For this post I referred to Gearing up for the Stevenson Trail in France, from May 27, 2023, and The Stevenson Trail – from Le Puy to La Bastide-Puylaurent, from September 3, 2023, a week before I flew out, September 10. (Arriving in Paris on the 11th.” Also, Dreams, maps and reality – hiking in France, 2023, from October 28, 2023, after we all got back from the trip.

The French ruisseau translates to brook or small stream. I couldn’t find a translation for Masméjean.

The full “Mercoire” link is FORET DE MERCOIRE – CHEYLARD-L’EVEQUE | Lozère Tourism.

“Paying for the same real estate.” See Not me. I don’t like to pay for the same real estate twice, on General Patton’s not wanting to “to fall back and regroup” during the Battle of the Bulge.

Re: Distance from Luc to Bastide. The straight-south route- along the highway – is a bit over four and a half miles.

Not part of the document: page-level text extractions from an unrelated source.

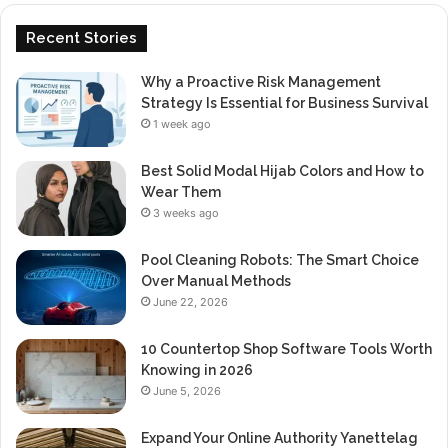
Recent Stories
Why a Proactive Risk Management
Strategy Is Essential for Business Survival
1 week ago
Best Solid Modal Hijab Colors and How to
Wear Them
3 weeks ago
Pool Cleaning Robots: The Smart Choice
Over Manual Methods
June 22, 2026
10 Countertop Shop Software Tools Worth
Knowing in 2026
June 5, 2026
Expand Your Online Authority Yanettelag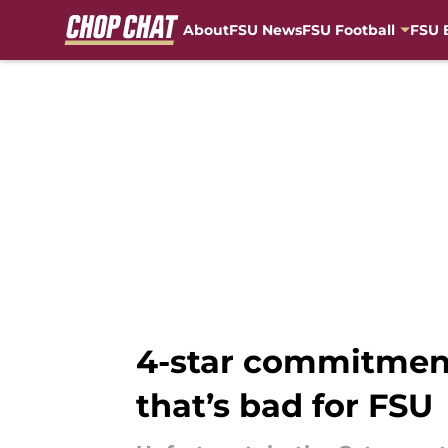
About
FSU News
FSU Football
FSU 
Skip to main content
4-star commitment
that’s bad for FSU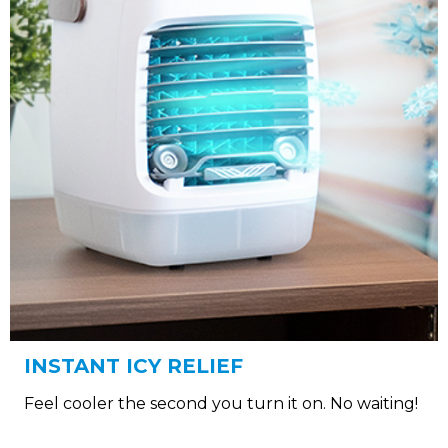
INSTANT ICY RELIEF
Feel cooler the second you turn it on. No waiting!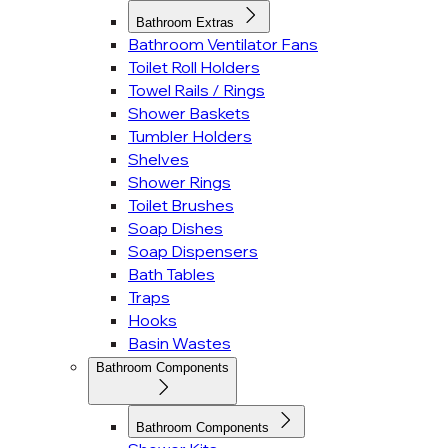
Bathroom Extras
Bathroom Ventilator Fans
Toilet Roll Holders
Towel Rails / Rings
Shower Baskets
Tumbler Holders
Shelves
Shower Rings
Toilet Brushes
Soap Dishes
Soap Dispensers
Bath Tables
Traps
Hooks
Basin Wastes
Bathroom Components
Bathroom Components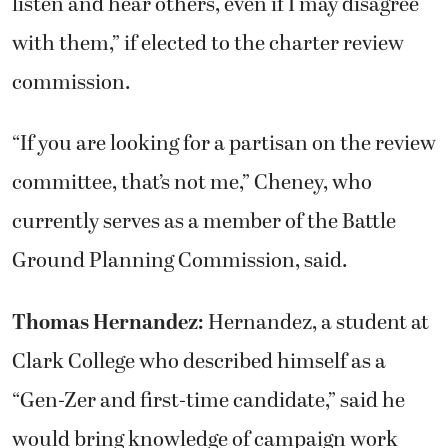
listen and hear others, even if I may disagree
with them,” if elected to the charter review
commission.
“If you are looking for a partisan on the review
committee, that’s not me,” Cheney, who
currently serves as a member of the Battle
Ground Planning Commission, said.
Thomas Hernandez:
Hernandez, a student at
Clark College who described himself as a
“Gen-Zer and first-time candidate,” said he
would bring knowledge of campaign work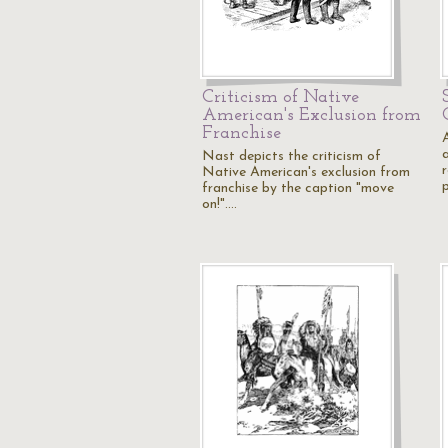
Criticism of Native
American's Exclusion from
Franchise
Nast depicts the criticism of
Native American's exclusion from
p
franchise by the caption "move
on!".…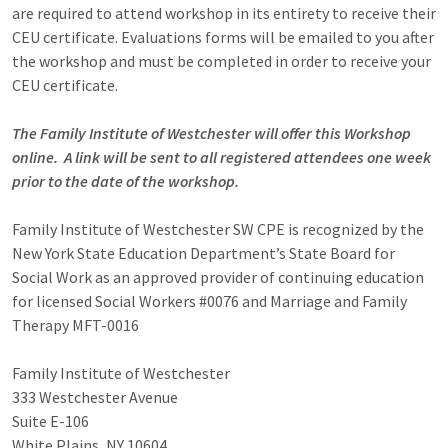
are required to attend workshop in its entirety to receive their
CEU certificate. Evaluations forms will be emailed to you after
the workshop and must be completed in order to receive your
CEU certificate.
The Family Institute of Westchester will offer this Workshop
online. A link will be sent to all registered attendees one week
prior to the date of the workshop.
Family Institute of Westchester SW CPE is recognized by the
New York State Education Department’s State Board for
Social Work as an approved provider of continuing education
for licensed Social Workers #0076 and Marriage and Family
Therapy MFT-0016
Family Institute of Westchester
333 Westchester Avenue
Suite E-106
White Plains, NY 10604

The official GR-70 route turns southeast at Laveyrune, then east to Notre-Dame des Neiges, then back west to Bastide, for a total of 9.8 miles. (Which figures into the next post.)

The lower image is courtesy of Camping | Camping Au-Delà des Nuages | Rauret, a place I earlier identified as “Arquejols.” (I covered our stay there in From Monistair to “East of Langogne.) That is, we stayed there the third night out, the night before we got to “east of Langogne” and our first day of from hiking, after four days. But I just found this link while writing up my book on the 2023 journey. The website leads with this: “Living in Harmony with Nature. Lovers of Mother Nature, we offer a service aligned with our values: All our infrastructures are made from local wood.” (They also offered a nice seven Euro bottle of Tarnac IGP Cevennes Blanc 2021 Wine.